In the St. Valentine passage, what is the former Flaminian Gate of Rome now called?

EXERCISE TEXT:
▬▬▬

Sean: Factbook entry issue
I have been aligning the saints in the LCMS calendar to Logos Factbook. For Valentine (Feb 14) my entry is linked to this as a key article:
[quote]
St. Valentine
At least three different Saint Valentines, all of them martyrs, are mentioned in the early martyrologies under date of 14 February. One is described as a priest at Rome, another as bishop of Interamna (modern Terni), and these two seem both to have suffered in the second half of the third century and to have been buried on the Flaminian Way, but at different distances from the city. In William of Malmesbury’s time what was known to the ancients as the Flaminian Gate of Rome and is now the Porta del Popolo, was called the Gate of St. Valentine. The name seems to have been taken from a small church dedicated to the saint which was in the immediate neighborhood. Of both these St. Valentines some sort of Acta are preserved but they are of relatively late date and of no historical value. Of the third Saint Valentine, who suffered in Africa with a number of companions, nothing further is known.

▬▬▬

DATA EXTRACT:

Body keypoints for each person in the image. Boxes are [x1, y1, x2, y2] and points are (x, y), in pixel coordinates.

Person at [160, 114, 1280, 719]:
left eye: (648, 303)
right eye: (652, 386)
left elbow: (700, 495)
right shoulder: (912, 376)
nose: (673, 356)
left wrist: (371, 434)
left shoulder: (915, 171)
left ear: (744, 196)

▬▬▬

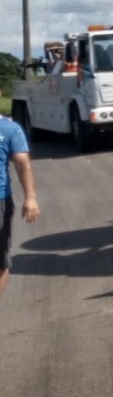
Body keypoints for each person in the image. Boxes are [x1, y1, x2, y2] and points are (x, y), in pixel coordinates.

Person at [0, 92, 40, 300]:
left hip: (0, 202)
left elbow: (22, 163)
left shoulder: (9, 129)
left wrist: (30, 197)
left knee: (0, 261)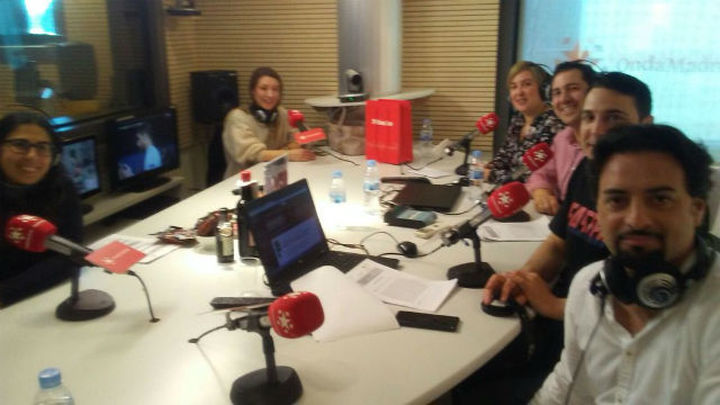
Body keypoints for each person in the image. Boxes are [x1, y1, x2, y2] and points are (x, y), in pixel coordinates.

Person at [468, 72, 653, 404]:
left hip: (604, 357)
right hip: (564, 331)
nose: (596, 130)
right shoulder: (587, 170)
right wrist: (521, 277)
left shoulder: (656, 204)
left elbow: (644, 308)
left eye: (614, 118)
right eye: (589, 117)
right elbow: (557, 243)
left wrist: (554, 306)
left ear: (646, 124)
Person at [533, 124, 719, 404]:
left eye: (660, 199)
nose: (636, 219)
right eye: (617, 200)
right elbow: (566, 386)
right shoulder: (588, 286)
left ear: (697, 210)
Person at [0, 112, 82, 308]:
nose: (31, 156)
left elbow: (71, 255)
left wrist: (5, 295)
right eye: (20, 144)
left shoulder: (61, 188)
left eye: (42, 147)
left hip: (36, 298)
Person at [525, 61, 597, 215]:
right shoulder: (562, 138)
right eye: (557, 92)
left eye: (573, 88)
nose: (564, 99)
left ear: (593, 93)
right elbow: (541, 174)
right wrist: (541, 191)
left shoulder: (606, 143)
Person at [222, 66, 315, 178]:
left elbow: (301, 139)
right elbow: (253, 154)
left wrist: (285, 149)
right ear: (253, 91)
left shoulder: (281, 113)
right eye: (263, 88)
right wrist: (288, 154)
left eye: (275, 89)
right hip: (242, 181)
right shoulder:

▬▬▬

SOLUTION FOR THIS TASK: The Porta del Popolo.